Zwischen Abbruchkante und Aktivist*innencamp

An eine Straßenecke steht ein Stand mit Pavillions Bierbänken, Fahnen, Plakaten und Transparenten. Sie zeigen Protestsymbole und Slogan wie "Alle Dörfer bleiben" . Infostand vor dem Camp in Lützerath. Foto: Kerstin Schierhold/LVR-ILR

An einem sonnigen Dienstagmorgen im August brach die Abteilung Alltagskultur und Sprache des ILR, personell etwas dezimiert durch Urlaub und Corona, aber guter Dinge, auf, das Rheinische Revier zu erkunden. Unsere Kollegin Anja Schmid-Engbrodt, der wir an dieser Stelle herzlich danken, hatte eine Tour vorbereitet, die uns rund um den Tagebau Garzweiler von Lützerath über den Aussichtspunkt Garzweiler-Nord bei Hochneukirch nach Keyenberg Alt nach Keyenberg Neu führen sollte. Auf dem Weg nach Lützerath gab Anja uns schon einmal einige Zahlen mit auf den Weg, die den Braunkohletagebau in der Region beschreiben. So etwa die 31 km² Betriebsfläche, die der Tagebau Garzweiler einnimmt. Das entspricht der unvorstellbaren Zahl von 4340 Fußballfeldern!
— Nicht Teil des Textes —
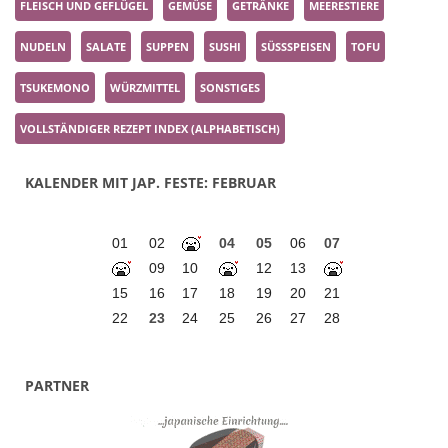
FLEISCH UND GEFLÜGEL
GEMÜSE
GETRÄNKE
MEERESTIERE
NUDELN
SALATE
SUPPEN
SUSHI
SÜSSSPEISEN
TOFU
TSUKEMONO
WÜRZMITTEL
SONSTIGES
VOLLSTÄNDIGER REZEPT INDEX (ALPHABETISCH)
KALENDER MIT JAP. FESTE: FEBRUAR
01
02
04
05
06
07
09
10
12
13
15
16
17
18
19
20
21
22
23
24
25
26
27
28
PARTNER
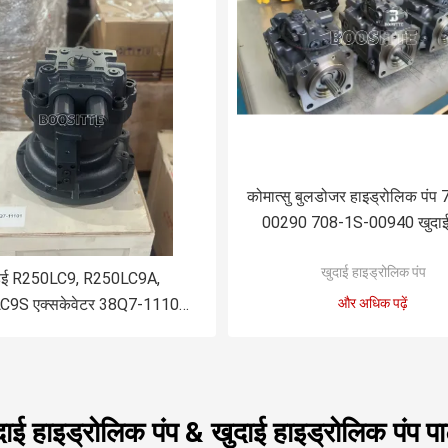
कोमात्सु बुलडोजर हाइड्रोलिक पंप
00290 708-1S-00940 खुदाई
हाइड्रोलिक प्लंगर पंप फैन पंप निर्माता
खुदाई हाइड्रोलिक पंप
बिक्री
ंडई R250LC9, R250LC9A,
C9S एक्सकेवेटर 38Q7-11101
और अधिक पढ़ें
ाइड्रोलिक मोटर के लिए स्विंग मोटर
दाई हाइड्रोलिक पंप & खुदाई हाइड्रोलिक पंप पार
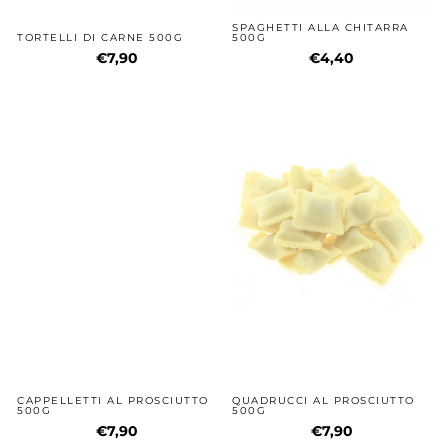
SPAGHETTI ALLA CHITARRA
TORTELLI DI CARNE 500G
500G
€7,90
€4,40
CAPPELLETTI AL PROSCIUTTO
QUADRUCCI AL PROSCIUTTO
500G
500G
€7,90
€7,90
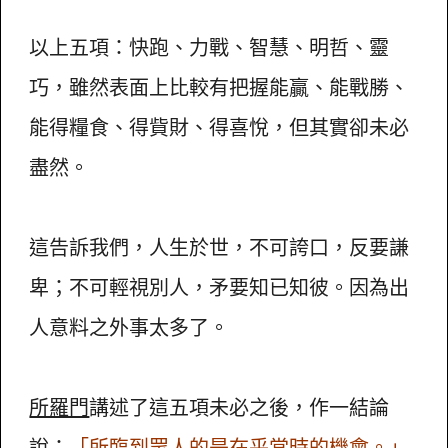
以上五項：快跑、力戰、智慧、明哲、靈
巧，雖然表面上比較有把握能贏、能戰勝、
能得糧食、得貲財、得喜悅，但其實卻未必
盡然。
這告訴我們，人生於世，不可誇口，反要謙
卑；不可輕視別人，矛要知已知彼。因為出
人意料之外事太多了。
所羅門
講述了這五項未必之後，作一結論
說：
「所臨到眾人的是在乎當時的機會。」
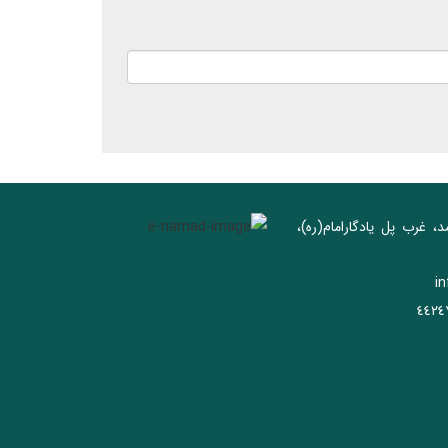
د، غرب پل يادگار‌امام(ره)‌،
i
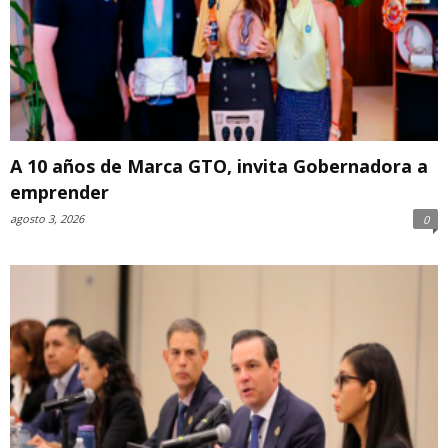
A 10 años de Marca GTO, invita Gobernadora a
emprender
agosto 3, 2026
0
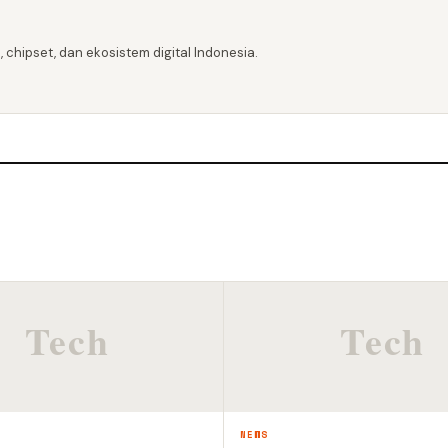
 chipset, dan ekosistem digital Indonesia.
NEWS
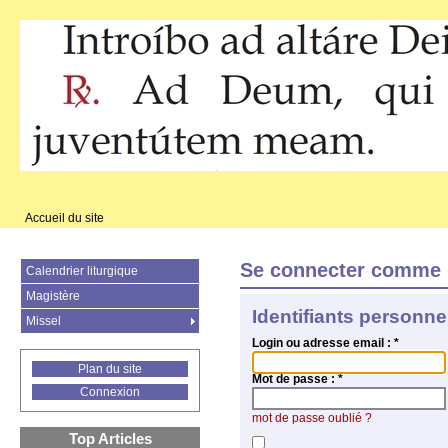
Accueil du site
Se connecter comme 
Calendrier liturgique
Magistère
Identifiants personne
Missel
Login ou adresse email :
*
Plan du site
Mot de passe :
*
Connexion
mot de passe oublié ?
Top Articles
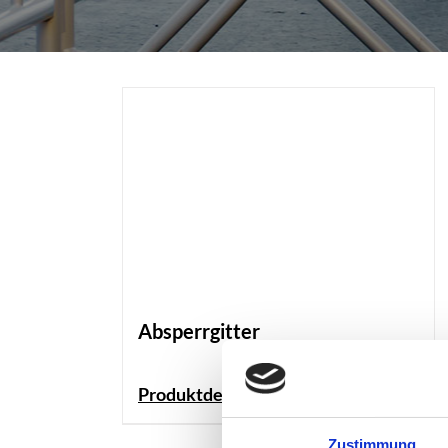
Absperrgitter
Produktdetails
Zustimmung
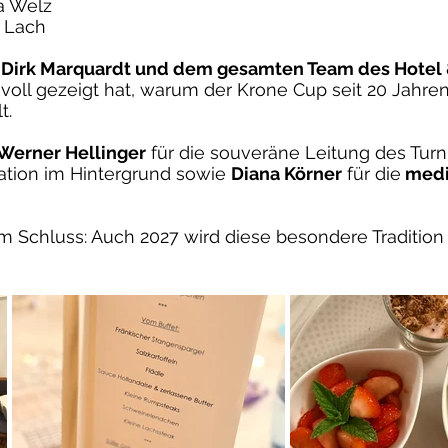
a Welz
o Lach
t
Dirk Marquardt und dem gesamten Team des Hotel
svoll gezeigt hat, warum der Krone Cup seit 20 Jahre
t.
 Werner Hellinger
für die souveräne Leitung des Turn
sation im Hintergrund sowie
Diana Körner
für die
medi
 Schluss: Auch 2027 wird diese besondere Tradition 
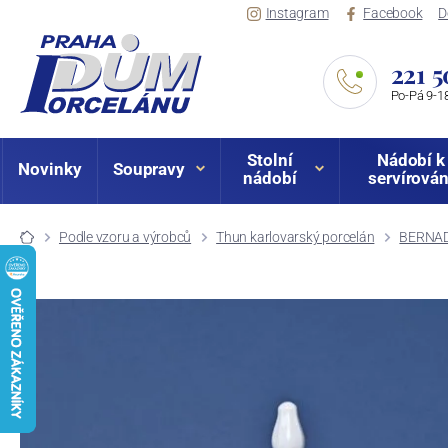
Instagram
Facebook
D
221 5
Po-Pá 9-18
Stolní
Nádobí k
Novinky
Soupravy
nádobí
servírován
Podle vzoru a výrobců
Thun karlovarský porcelán
BERNAD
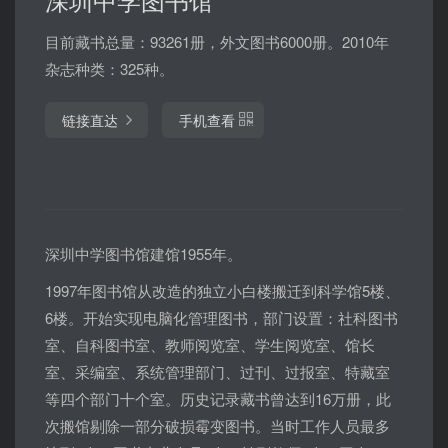
目前藏书总量：93261册，外文图书6000册。2010年
杂志种类：325种。
链接直达
手机查看
深圳中学图书馆建馆1955年。
1997年图书馆从改造的独立小白楼搬迁到科学馆5楼、
6楼。开始实现电脑化管理图书，部门设置：社科图书
室、自科图书室、教师阅览室、学生阅览室、馆长
室、采编室、系统管理部门、过刊、过报室、特藏室
等四个部门十个室。历史记录藏书曾达到16万册，此
次搬馆剔除一部分破损霉变图书。当时工作人员最多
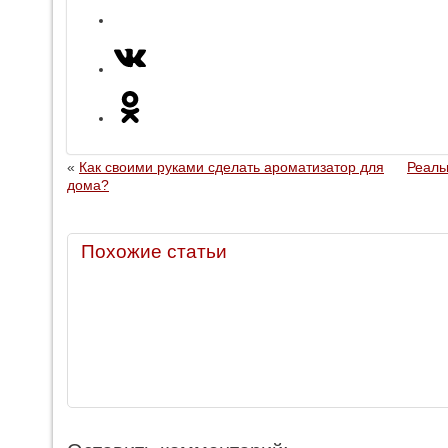
«
Как своими руками сделать ароматизатор для
Реаль
дома?
Похожие статьи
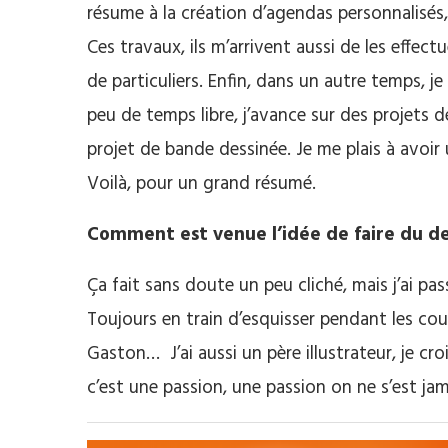
résume à la création d’agendas personnalisés,
Ces travaux, ils m’arrivent aussi de les effe
de particuliers. Enfin, dans un autre temps, j
peu de temps libre, j’avance sur des projets de
projet de bande dessinée. Je me plais à avoir 
Voilà, pour un grand résumé.
Comment est venue l’idée de faire du de
Ça fait sans doute un peu cliché, mais j’ai pas
Toujours en train d’esquisser pendant les cour
Gaston… J’ai aussi un père illustrateur, je cr
c’est une passion, une passion on ne s’est ja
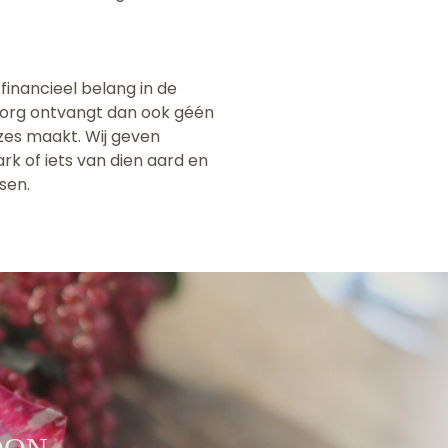
financieel belang in de
tzorg ontvangt dan ook géén
uzes maakt. Wij geven
rk of iets van dien aard en
sen.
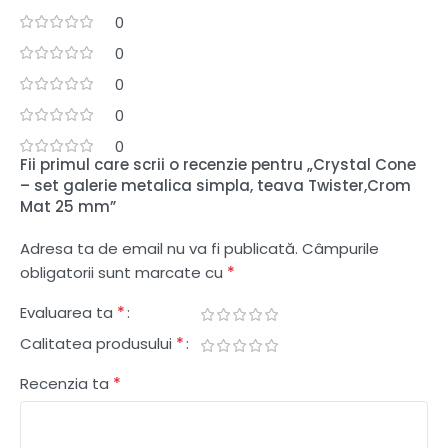
0
0
0
0
0
Fii primul care scrii o recenzie pentru „Crystal Cone
– set galerie metalica simpla, teava Twister,Crom
Mat 25 mm”
Adresa ta de email nu va fi publicată.
Câmpurile
*
obligatorii sunt marcate cu
*
Evaluarea ta
*
Calitatea produsului
*
Recenzia ta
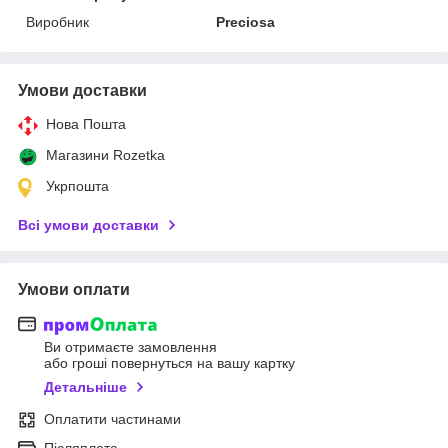
Виробник
Preciosa
Умови доставки
Нова Пошта
Магазини Rozetka
Укрпошта
Всі умови доставки
Умови оплати
Ви отримаєте замовлення
або гроші повернуться на вашу картку
Детальніше
Оплатити частинами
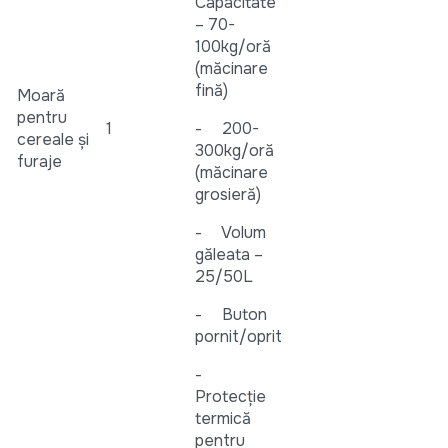
Capacitate
– 70-
100kg/oră
(măcinare
fină)
Moară
pentru
1
- 200-
cereale și
300kg/oră
furaje
(măcinare
grosieră)
- Volum
găleata –
25/50L
- Buton
pornit/oprit
-
Protecție
termică
pentru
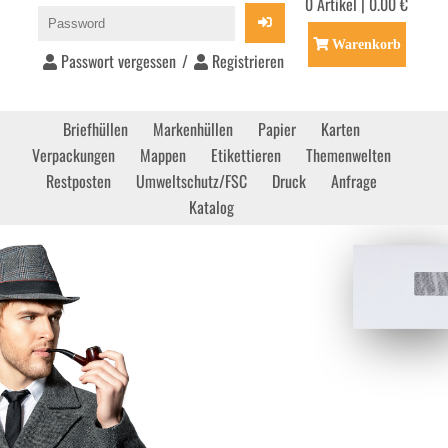
0 Artikel | 0.00 €
Warenkorb
Passwort vergessen
/
Registrieren
Briefhüllen
Markenhüllen
Papier
Karten
Verpackungen
Mappen
Etikettieren
Themenwelten
Restposten
Umweltschutz/FSC
Druck
Anfrage
Katalog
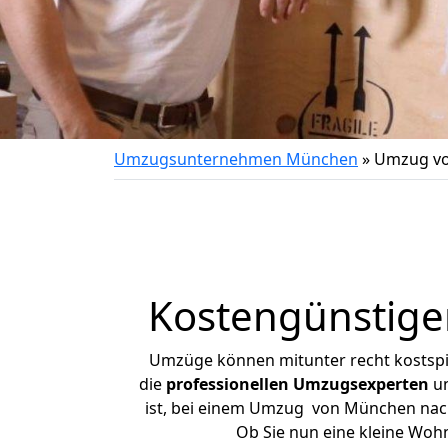
Umzugsunternehmen München
»
Umzug vo
Kostengünstige
Umzüge können mitunter recht kostspiel
die
professionellen Umzugsexperten
un
ist, bei einem Umzug von München nach 
Ob Sie nun eine kleine Wo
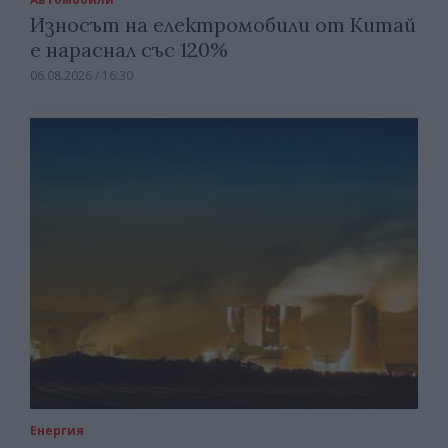
Износът на електромобили от Китай
е нараснал със 120%
06.08.2026 / 16:30
Енергия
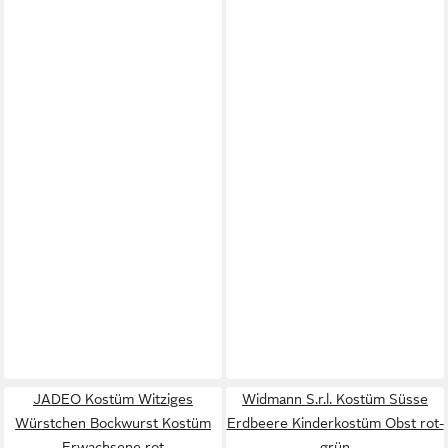
JADEO Kostüm Witziges
Widmann S.r.l. Kostüm Süsse
Würstchen Bockwurst Kostüm
Erdbeere Kinderkostüm Obst rot-
Erwachsene rot
grün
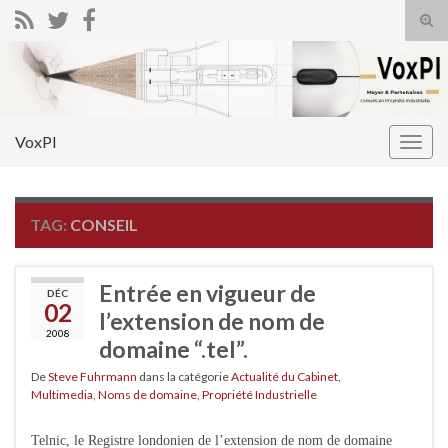
Tog
sear
Search for:
for
VoxPI
Togg
navig
TAG:
CONSEIL
Entrée en vigueur de
DÉC
02
l’extension de nom de
2008
domaine “.tel”.
De
Steve Fuhrmann
dans la catégorie
Actualité du Cabinet
,
Multimedia
,
Noms de domaine
,
Propriété Industrielle
Telnic, le Registre londonien de l’extension de nom de domaine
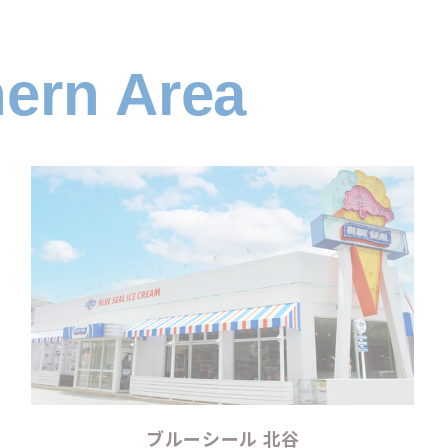
hern Area
ブルーシール 北谷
Das Aktivist*innencamp in Lützerath

In Lützerath angekommen, besuchten wir das Aktivist*innencamp, das sich auf dem Gelände des Landwirts Eckart Heukamp eingerichtet hat und erfuhren von Demeter, einer Bewohnerin, viel Interessantes über das Leben im Camp. Die Menschen hier vereint nicht nur der vielfältige, aus mehreren Bewegungen entstandene Protest gegen den Abriss des denkmalgeschützten Hofs, sondern auch ein Eintreten für alternative Gesellschaftskonzepte, die im Camp gelebt werden. Allen steht aber eine ungewisse Zukunft bevor, denn der Hof und das Gelände sind nach dem letztgültigen Gerichtsurteil schon bald zu räumen.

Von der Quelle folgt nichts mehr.